## What the exercise asks
Quote only the span from the first line of the entries to the line containing "Picture 2: First", both ends kept. Leave every picture out.

## Data for processing
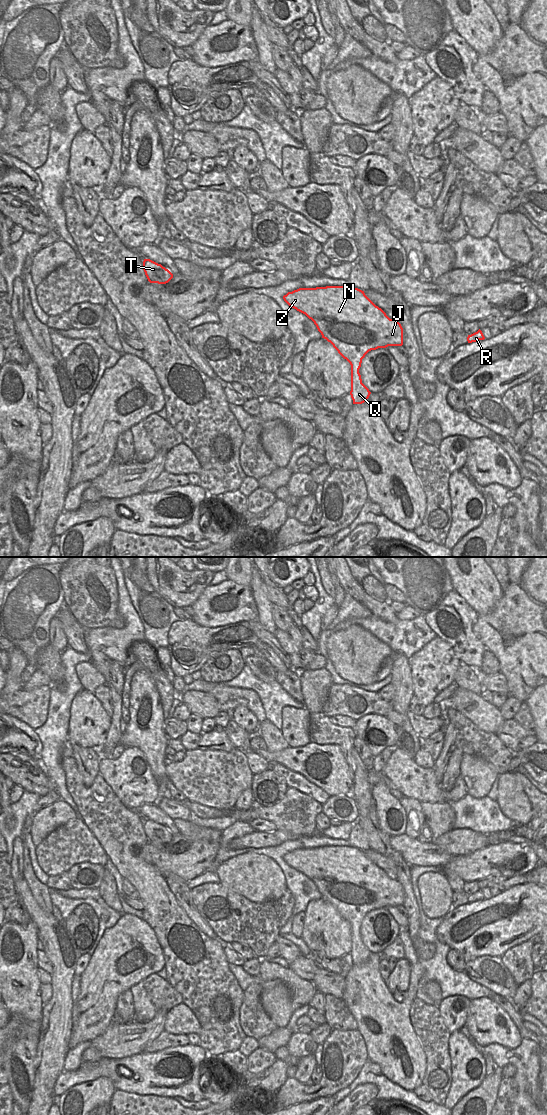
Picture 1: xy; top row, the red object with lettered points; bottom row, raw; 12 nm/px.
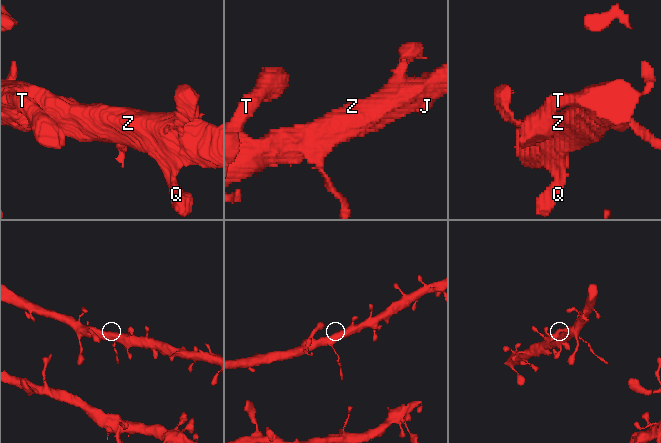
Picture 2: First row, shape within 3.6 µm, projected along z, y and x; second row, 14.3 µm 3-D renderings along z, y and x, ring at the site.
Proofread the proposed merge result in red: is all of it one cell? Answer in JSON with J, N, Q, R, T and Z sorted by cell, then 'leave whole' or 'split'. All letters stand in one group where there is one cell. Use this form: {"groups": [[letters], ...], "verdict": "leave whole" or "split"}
{"groups": [["J", "N", "Q", "R", "T", "Z"]], "verdict": "leave whole"}

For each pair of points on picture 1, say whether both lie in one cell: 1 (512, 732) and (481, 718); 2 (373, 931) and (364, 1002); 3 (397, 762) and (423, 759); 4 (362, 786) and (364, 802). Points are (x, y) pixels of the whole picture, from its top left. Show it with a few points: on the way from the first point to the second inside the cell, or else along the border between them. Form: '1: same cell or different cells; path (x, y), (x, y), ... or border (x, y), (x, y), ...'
1: different cells; border (504, 720), (494, 733)
2: different cells; border (371, 952), (380, 954)
3: different cells; border (413, 759), (422, 767), (433, 768)
4: same cell; path (362, 790), (363, 798)

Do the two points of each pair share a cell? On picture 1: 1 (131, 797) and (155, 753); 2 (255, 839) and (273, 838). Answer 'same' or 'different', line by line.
1: different
2: same

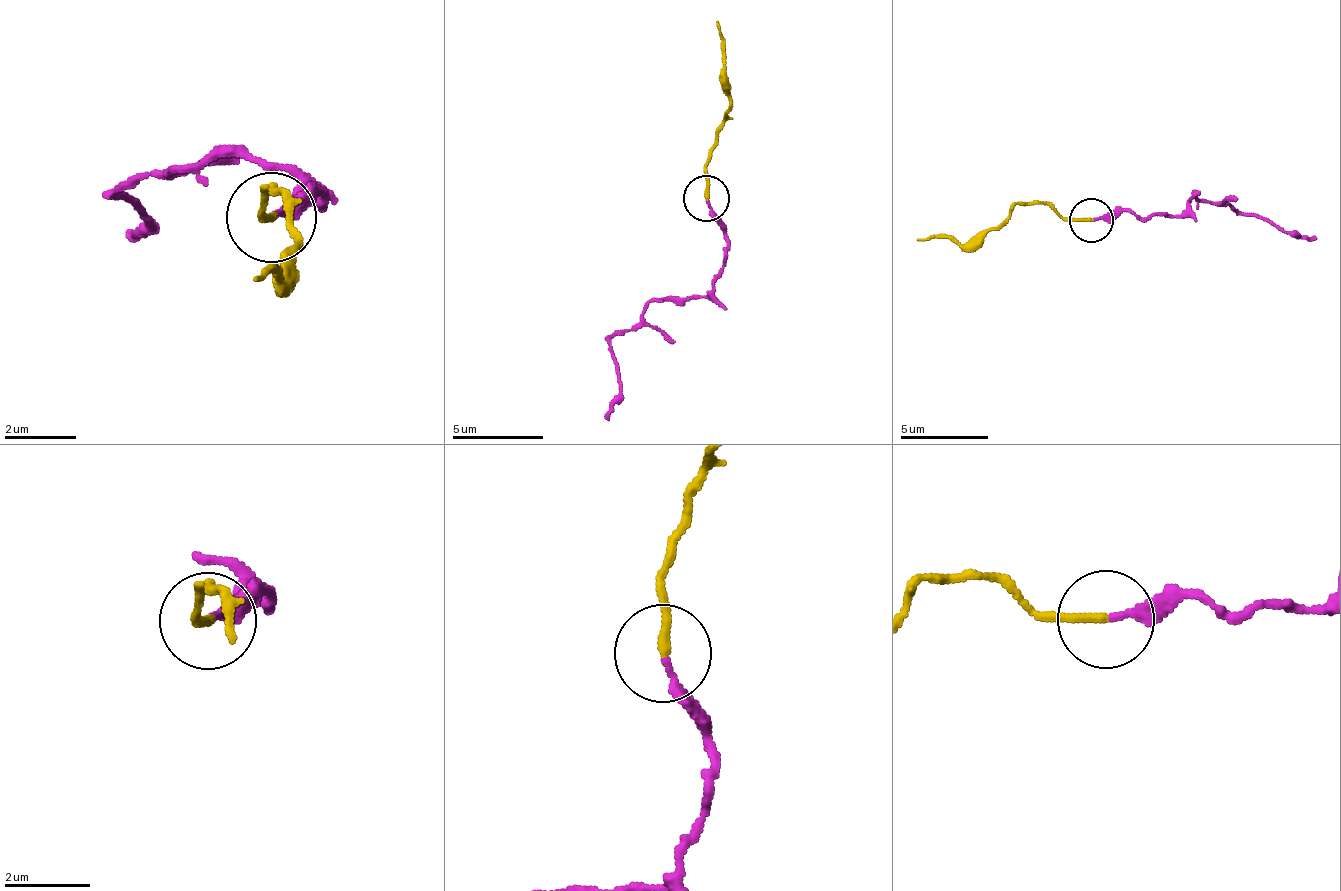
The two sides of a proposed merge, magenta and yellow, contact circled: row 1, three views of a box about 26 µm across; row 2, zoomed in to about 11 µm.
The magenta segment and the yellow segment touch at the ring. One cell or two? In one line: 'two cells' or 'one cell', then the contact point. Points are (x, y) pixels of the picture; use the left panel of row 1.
two cells | (271, 217)

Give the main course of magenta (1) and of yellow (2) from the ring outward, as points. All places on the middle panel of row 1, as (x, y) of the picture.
1: (705, 201), (724, 233), (724, 274), (707, 296), (663, 299), (611, 341), (617, 406), (603, 419)
2: (705, 197), (705, 165), (716, 146), (716, 128), (731, 102), (716, 22)

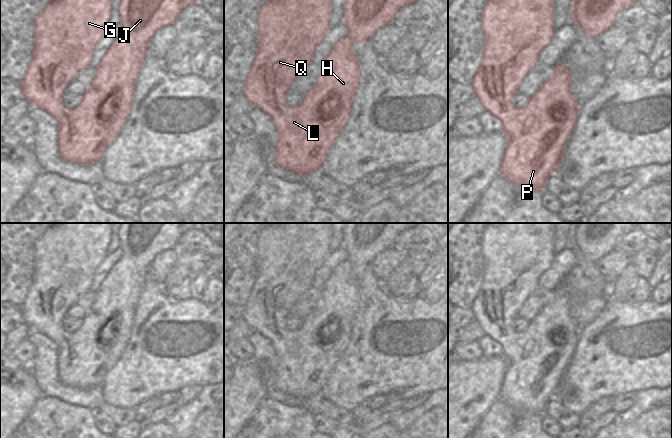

## Task output
Picture 1: xy; top row, the red object with lettered points; bottom row, raw; 12 nm/px.
Picture 2: First row, shape within 3.6 µm, projected along z, y and x; second row, 14.3 µm 3-D renderings along z, y and x, ring at the site.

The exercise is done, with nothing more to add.